Outra afinidade fundamental foi
nosso horror ao arbítrio e à violência. Nas duas ditaduras que o
Brasil enfrentou desde 1930, sempre se situou abertamente, como
eu, no campo da oposição. Mas isso não impediu que me aconselhasse a aceitar o convite para assumir a secretaria de Cultura,
Ciência e Tecnologia de São Paulo
em pleno regime militar, porque,
disse ele na ocasião, com o bom
senso que o caracteriza, "se quem
quer a abertura política não aceita
um cargo como esse, ele será ocupado por quem não quer". E
acrescentou que estava convencido de que eu deixaria o cargo se
não pudesse permanecer nele com
dignidade -o que, aliás, aconteceu.
Seu senso de humor é admirável,
e incrível sua capacidade de se divertir e de divertir os amigos, com
imitações de personagens, cantorias e "sketches", feitos com frequência junto com Sérgio Buarque de Holanda.
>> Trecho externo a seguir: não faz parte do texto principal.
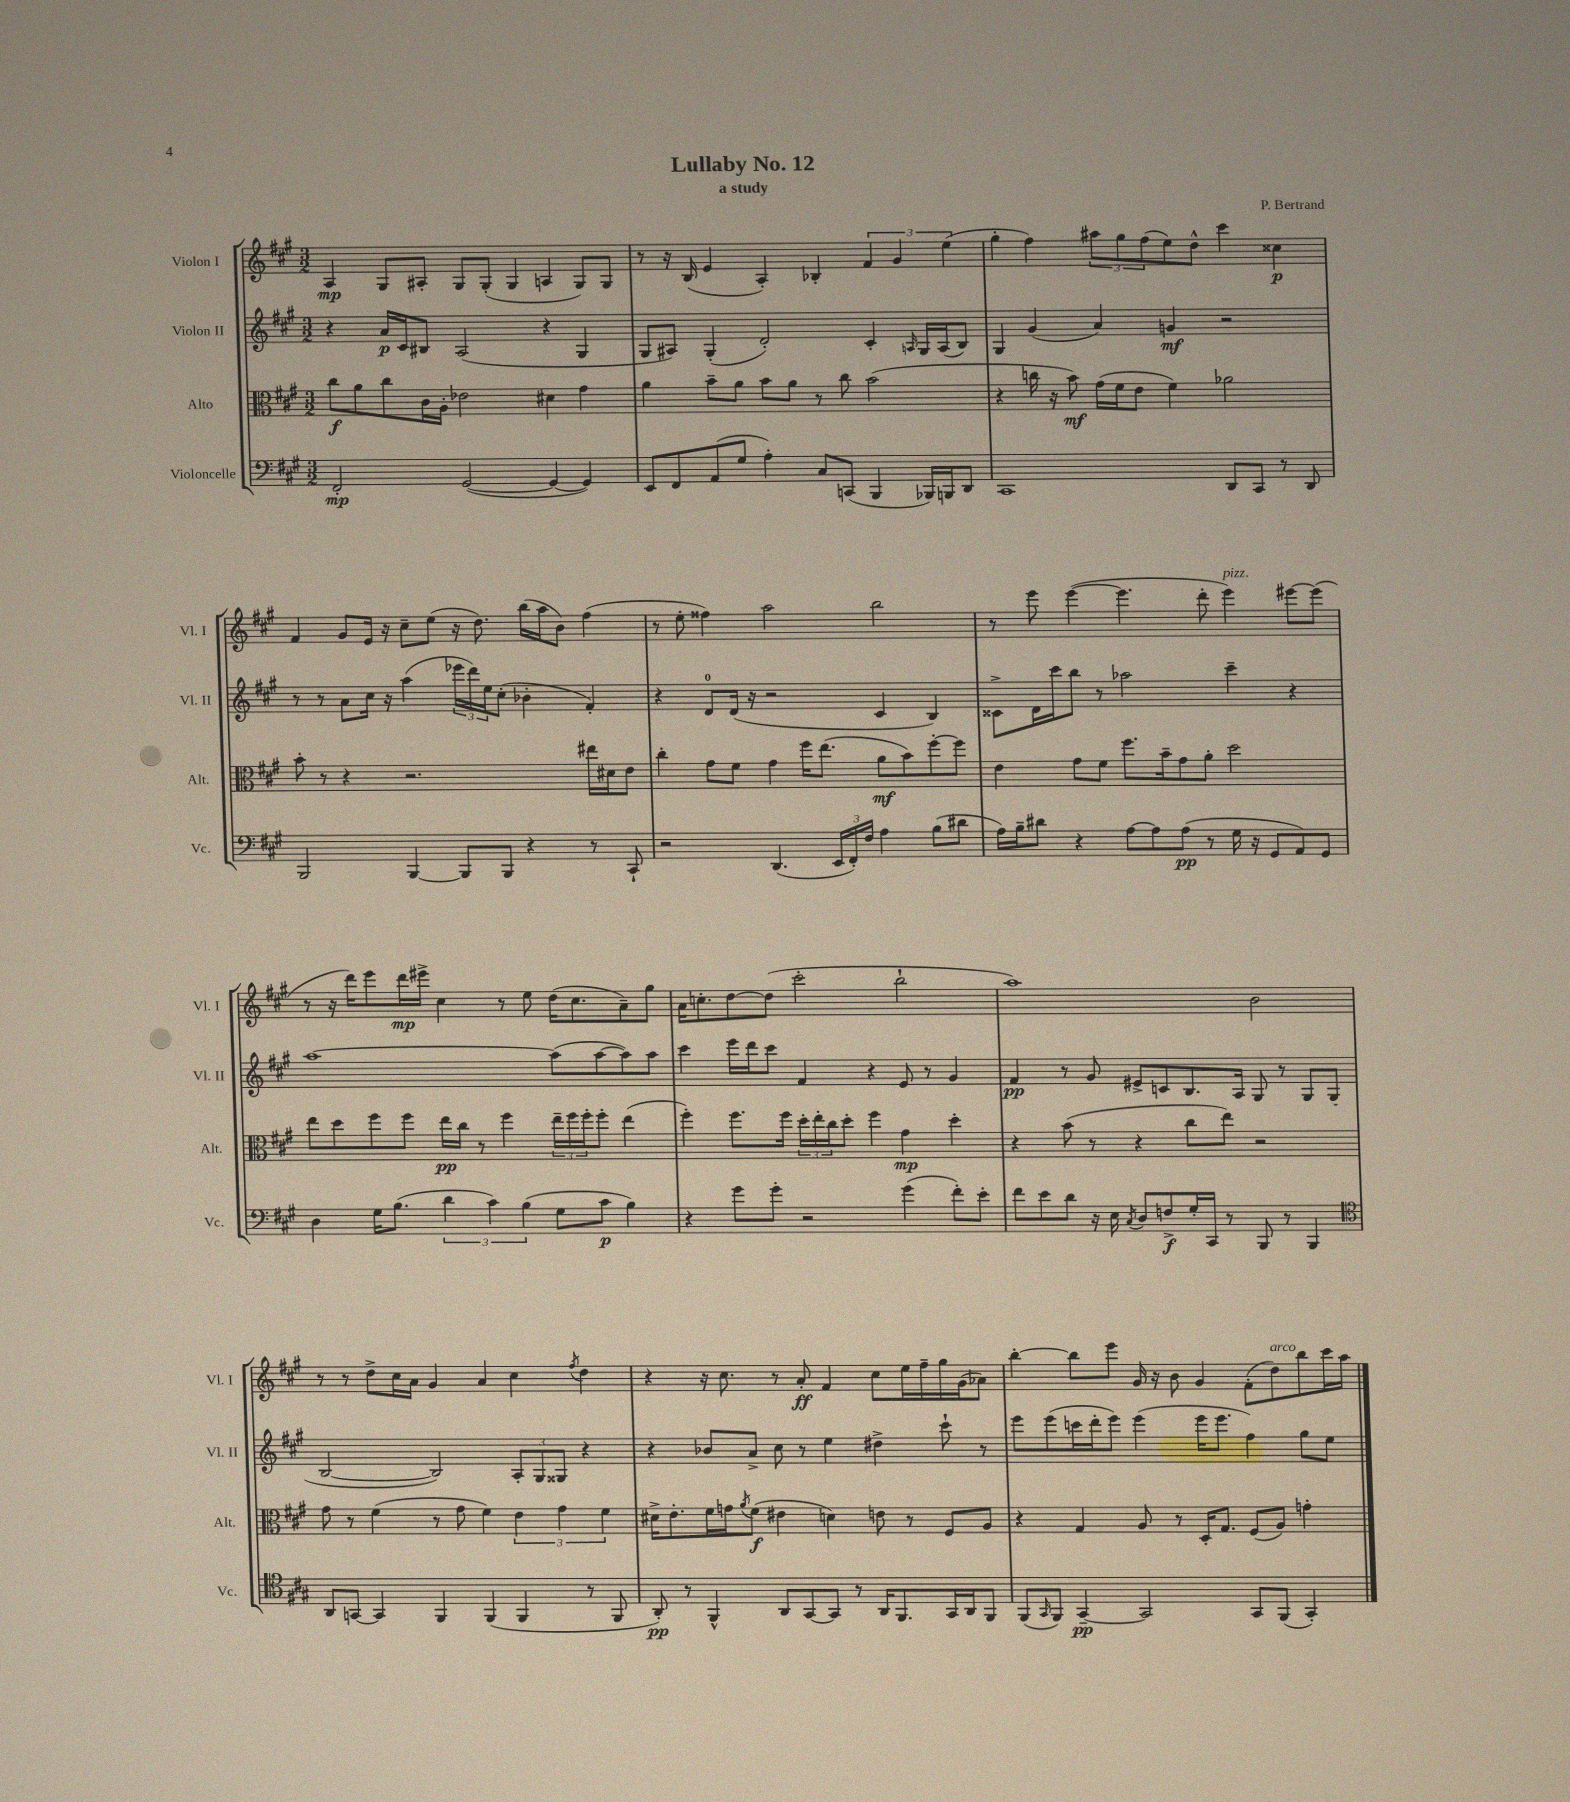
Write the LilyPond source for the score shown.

\header { title = "Lullaby No. 12" composer = "P. Bertrand" subtitle = "a study" }
<<
\new StaffGroup <<
\new Staff = "s0" \with { instrumentName = "Violon I" shortInstrumentName = "Vl. I" } {
    \clef treble \key a \major \numericTimeSignature \time 3/2
    a4\mp gis8 ais8-. gis8 gis8-.( gis4 a4 gis8) gis8 |
    r8 r16 b16( e'4 a4-.) bes4-. \tuplet 3/2 { fis'4 gis'4 e''4( } |
    gis''4-. fis''4) \tuplet 3/2 { ais''8 gis''8 fis''8( } e''8) d''8-^ cis'''4 cisis''4\p |
    fis'4 gis'8 e'16 r16 cis''8-- e''8( r16 d''8.) b''16( a''16 b'8) fis''4( |
    r8 e''8-. fisis''4) a''2 b''2 |
    r8 e'''8 e'''4~( e'''4. d'''8-. e'''4^\markup { \italic "pizz." }) eis'''8~ eis'''8( |
    r8 r16 d'''16) e'''8 d'''16\mp eis'''16-> cis''4 r8 e''8 d''16( cis''8. a'8--) gis''8 |
    a'16 c''8.-. d''8~ d''8( cis'''2-. b''2-! |
    a''1) b'2 |
    r8 r8 d''8-> cis''16 a'16 gis'4 a'4 cis''4 \acciaccatura { fis''8 } d''4 |
    r4 r16 cis''8. r8 a'8-.\ff fis'4 cis''8 e''16 fis''16-- gis''16 gis'16( aes'8) |
    b''4~-. b''8 e'''8 gis'16 r16 b'8 gis'4 fis'8-.( d''8^\markup { \italic "arco" }) b''8 cis'''16 a''16 \bar "|." |
}
\new Staff = "s1" \with { instrumentName = "Violon II" shortInstrumentName = "Vl. II" } {
    \clef treble \key a \major \numericTimeSignature \time 3/2
    r4 a'16\p cis'16 bis8 a2( r4 gis4 |
    gis8 ais8) gis4-.( d'2-.) cis'4-. \grace { a16 } gis16 a16( b8) |
    gis4 gis'4( a'4) g'4\mf r2 |
    r8 r8 a'8 cis''16 r16 a''4( \tuplet 3/2 { ees'''16 d'''16) e''16 } cis''8-.( bes'4-. fis'4-.) |
    r4 d'8-0 d'16( r16 r2 cis'4 b4) |
    cisis'8-> d'16 cis'''16 b''8 r8 aes''2 cis'''4-- r4 |
    a''1~ a''8( a''8~ a''8) a''8 |
    cis'''4 e'''16 d'''16 cis'''8 fis'4 r4 e'8 r8 gis'4 |
    fis'4\pp r8 gis'8 eis'8-> c'8 b8. a16 gis8 r8 gis8 gis8( |
    b2~ b2) \tuplet 3/2 { a8-. gis8 gisis8 } r4 |
    r4 bes'8 a'8-> cis''8 r8 e''4 dis''4-> cis'''8-! r8 |
    e'''8 e'''8( c'''16 d'''16-. e'''8) e'''4( e'''16 e'''8. fis''4) gis''8 e''8 \bar "|." |
}
\new Staff = "s2" \with { instrumentName = "Alto" shortInstrumentName = "Alt." } {
    \clef alto \key a \major \numericTimeSignature \time 3/2
    cis''8\f a'8 cis''8 cis'16 a16-. ees'2 dis'4 gis'4 |
    a'4 b'8-- a'8 b'8 a'8 r8 cis''8 b'2( |
    r4 c''16 r16 b'8\mf) gis'16( fis'16 e'8 fis'4) aes'2 |
    b'8-. r8 r4 r2. eis''16 dis'16 e'8 |
    cis''4-. gis'8 fis'8 gis'4 fis''16 e''8.( a'8\mf b'8) fis''8~-. fis''8 |
    e'4 gis'8 fis'8 fis''8. b'16-- gis'8 a'8-. d''2 |
    e''8 d''8 fis''8 fis''8 e''16\pp cis''16 r8 fis''4 \tuplet 3/2 { e''16-- fis''16 fis''16-. } fis''8-. e''4( |
    fis''4-.) fis''8. fis''16 \tuplet 3/2 { d''16-. e''16-. cis''16 } d''8-. fis''4 gis'4\mp d''4-. |
    r4 b'8( r8 r4 cis''8 e''8) r2 |
    gis'8 r8 fis'4( r8 gis'8 fis'4) \tuplet 3/2 { e'4 gis'4 fis'4 } |
    dis'16-> e'8.-. fis'16 g'16 \acciaccatura { a'8 } fis'8\f( eis'4 d'4) e'8 r8 fis8 a8 |
    r4 gis4 a8 r8 d16-. gis8. fis8( a8) g'4-. \bar "|." |
}
\new Staff = "s3" \with { instrumentName = "Violoncelle" shortInstrumentName = "Vc." } {
    \clef bass \key a \major \numericTimeSignature \time 3/2
    fis,2-.\mp gis,2~( gis,4~ gis,4) |
    e,8 fis,8 a,8( gis8 a4-.) cis8 c,8( b,,4 bes,,16) b,,16 d,8 |
    cis,1 d,8 cis,8 r8 d,8 |
    b,,2 b,,4~ b,,8 b,,8 r4 r8 cis,8-! |
    r2 d,4.( \tuplet 3/2 { e,16 fis,16-.) fis16 } a4 b8( dis'8 |
    a16) b16-- dis'8 r4 a8~ a8 a8\pp( r8 gis16 r16 gis,8 a,8) gis,8 |
    d4 gis16 b8.( \tuplet 3/2 { d'4 cis'4) b4( } gis8 cis'8\p b4) |
    r4 gis'8 gis'8-. r2 gis'4( fis'8-.) e'8-. |
    fis'8 e'8 d'8 r16 e16 \acciaccatura { cis8 } d8 f8->\f gis16-. cis,16 r8 b,,8 r8 b,,4 |
    \clef tenor a,8 g,8~ g,4 fis,4 fis,4( fis,4 r8 fis,8 |
    a,8-.\pp) r8 fis,4-^ a,8 gis,8~ gis,8 r8 a,16 fis,8. gis,16 a,16 fis,8 |
    fis,8( \grace { gis,16 } fis,8) gis,4~--\pp gis,2 gis,8 fis,8( gis,4-.) \bar "|." |
}
>>
>>
\layout { \context { \Score \remove "Bar_number_engraver" } }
Uma de minhas frustrações na
vida foi não ter sido seu aluno,
mas isso apenas formalmente,
pois sempre aprendi muito com
ele, e continuo aprendendo, nos
seus livros e nas nossas conversas.
Antonio Candido é um exemplo
do que pode e deve ser um grande
professor.
Receio estar me perdendo com
estas notas desordenadas, em que
tentei, sem resultado, não falar dele diretamente. Pelo jeito, não era
mesmo possível, como também
não me foi possível ficar de fora
deste caderno.
Sinto-me feliz por termos vivido
na mesma época, sempre amigos
desde o tempo de solteiros (e
olhem que festejo neste ano 60
anos de casado!). Isso por si só já
seria uma dádiva do destino, mas
tivemos a sorte de mais dádivas
-nossas mulheres, Gilda e Guita,
participam dessa amizade, e temos a alegria de ver em nossos filhos edições melhoradas de nós
mesmos. E ainda por cima somos
hoje meio compadres, pois Antonio Candido é padrinho de nosso
neto Manu.
Tudo isso é muito gostoso. Acho
que foi bom ter na realidade ignorado as possíveis objeções de Antonio Candido e participado desta
homenagem. Quem tem tantos
amigos como ele tem, não podia
mesmo se esconder numa toca,
sem permitir que esses amigos
manifestassem seu carinho e sua
admiração.
José Mindlin é empresário e bibliófilo, autor de
"Uma Vida entre Livros" (Companhia das Letras).